-- Opening Marker --

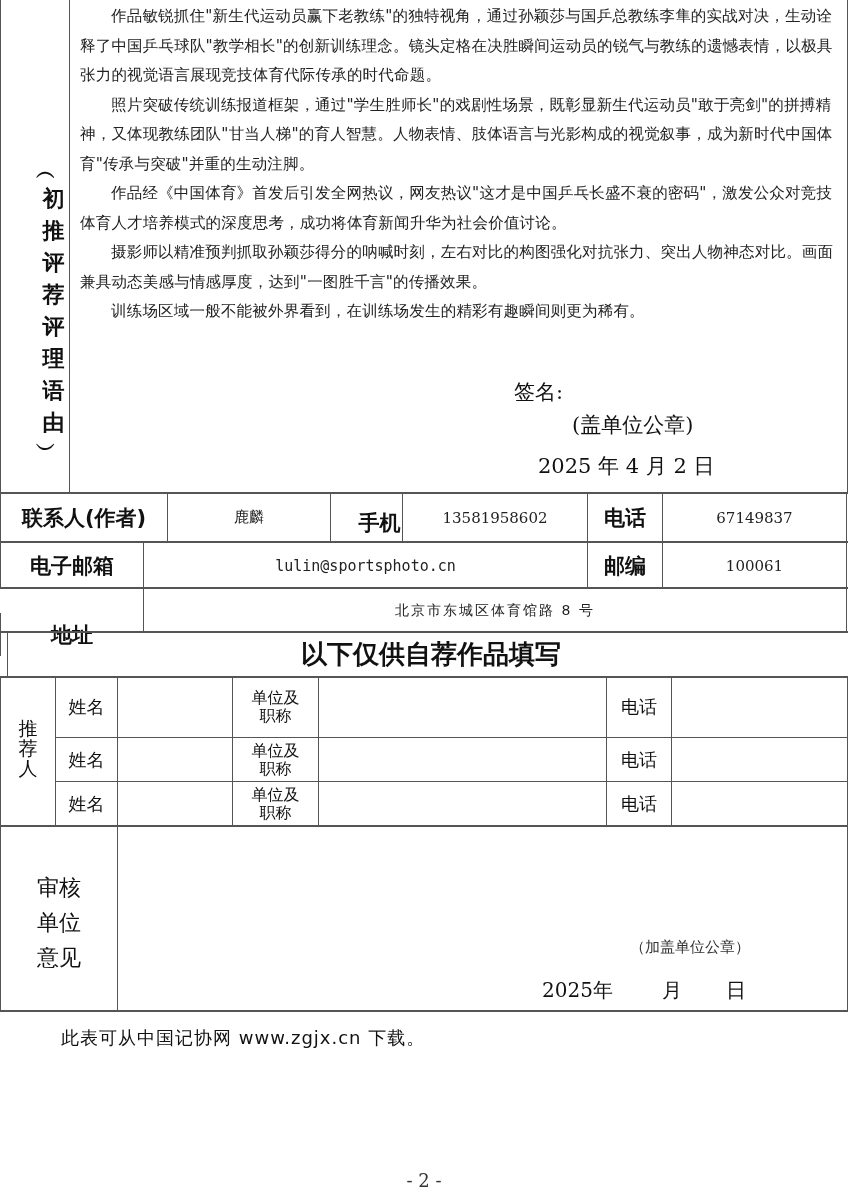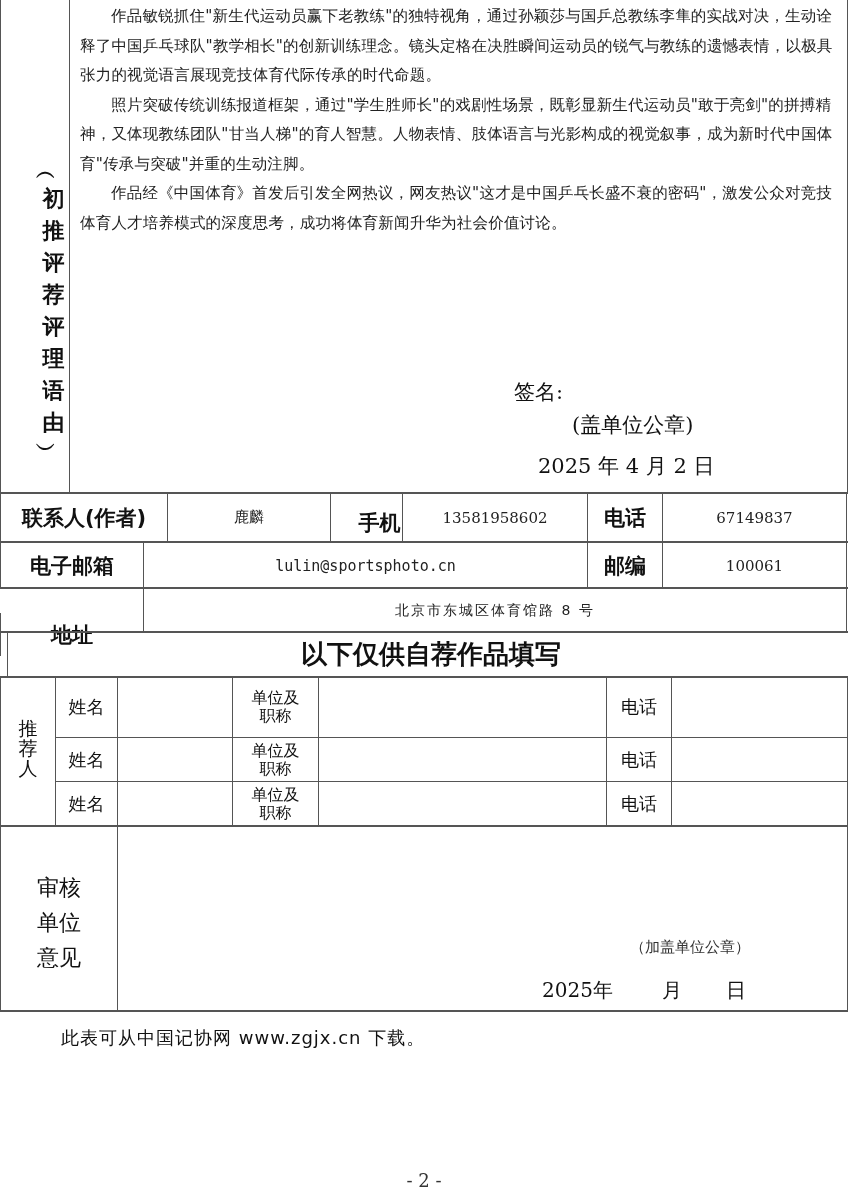--- a/index.html
+++ b/index.html
@@ -38,6 +38,7 @@
   <p class="para">作品敏锐抓住"新生代运动员赢下老教练"的独特视角，通过孙颖莎与国乒总教练李隼的实战对决，生动诠释了中国乒乓球队"教学相长"的创新训练理念。镜头定格在决胜瞬间运动员的锐气与教练的遗憾表情，以极具张力的视觉语言展现竞技体育代际传承的时代命题。</p>
   <p class="para">照片突破传统训练报道框架，通过"学生胜师长"的戏剧性场景，既彰显新生代运动员"敢于亮剑"的拼搏精神，又体现教练团队"甘当人梯"的育人智慧。人物表情、肢体语言与光影构成的视觉叙事，成为新时代中国体育"传承与突破"并重的生动注脚。</p>
   <p class="para">作品经《中国体育》首发后引发全网热议，网友热议"这才是中国乒乓长盛不衰的密码"，激发公众对竞技体育人才培养模式的深度思考，成功将体育新闻升华为社会价值讨论。</p>
+  <p class="para">摄影师以精准预判抓取孙颖莎得分的呐喊时刻，左右对比的构图强化对抗张力、突出人物神态对比。画面兼具动态美感与情感厚度，达到"一图胜千言"的传播效果。</p>
 </div>
 
 <div class="abs" style="left:514px; top:378px; font-size:21px;">签名:</div>

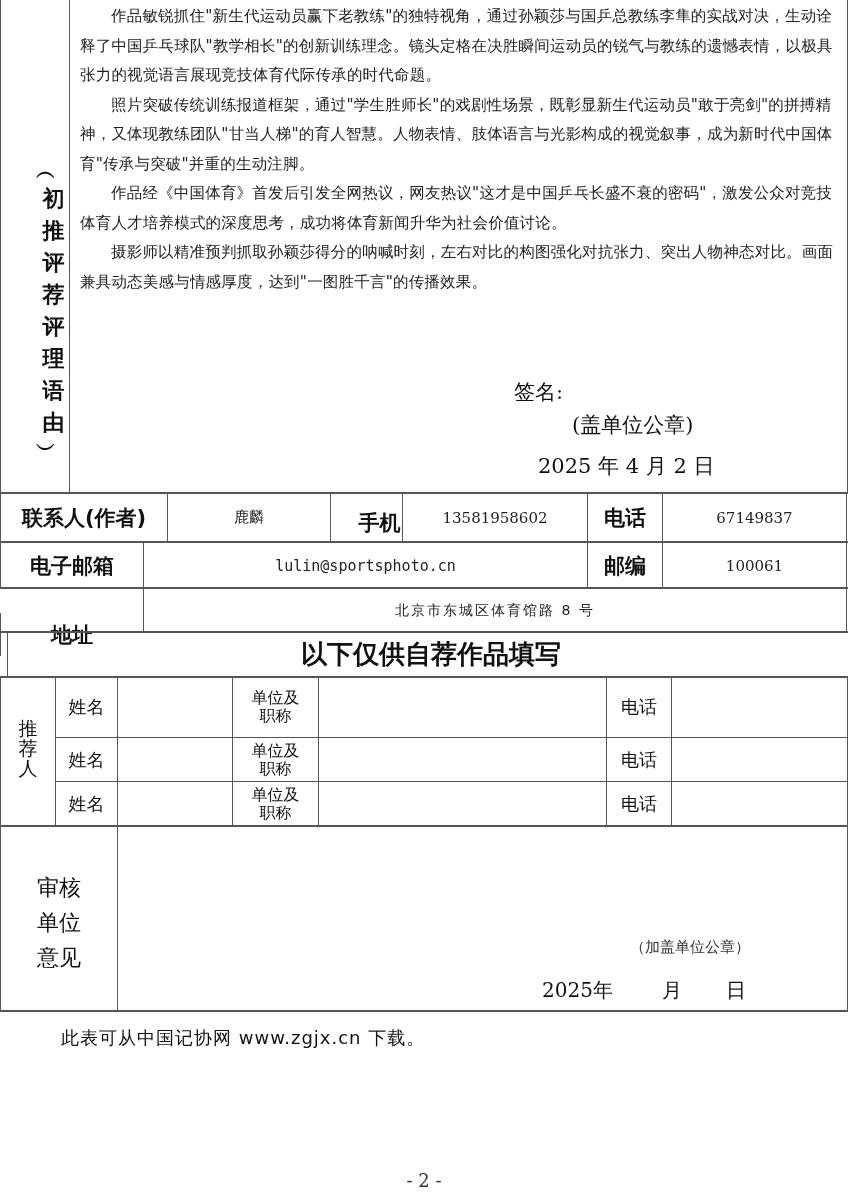--- a/index.html
+++ b/index.html
@@ -39,6 +39,7 @@
   <p class="para">照片突破传统训练报道框架，通过"学生胜师长"的戏剧性场景，既彰显新生代运动员"敢于亮剑"的拼搏精神，又体现教练团队"甘当人梯"的育人智慧。人物表情、肢体语言与光影构成的视觉叙事，成为新时代中国体育"传承与突破"并重的生动注脚。</p>
   <p class="para">作品经《中国体育》首发后引发全网热议，网友热议"这才是中国乒乓长盛不衰的密码"，激发公众对竞技体育人才培养模式的深度思考，成功将体育新闻升华为社会价值讨论。</p>
   <p class="para">摄影师以精准预判抓取孙颖莎得分的呐喊时刻，左右对比的构图强化对抗张力、突出人物神态对比。画面兼具动态美感与情感厚度，达到"一图胜千言"的传播效果。</p>
+  <p class="para">训练场区域一般不能被外界看到，在训练场发生的精彩有趣瞬间则更为稀有。</p>
 </div>
 
 <div class="abs" style="left:514px; top:378px; font-size:21px;">签名:</div>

-- Closing Marker --

Exercise requirements — Whenever the word "的传播效果" occurs in a line of the listing above, return that line.

Written reply —
+  <p class="para">摄影师以精准预判抓取孙颖莎得分的呐喊时刻，左右对比的构图强化对抗张力、突出人物神态对比。画面兼具动态美感与情感厚度，达到"一图胜千言"的传播效果。</p>
   <p class="para">摄影师以精准预判抓取孙颖莎得分的呐喊时刻，左右对比的构图强化对抗张力、突出人物神态对比。画面兼具动态美感与情感厚度，达到"一图胜千言"的传播效果。</p>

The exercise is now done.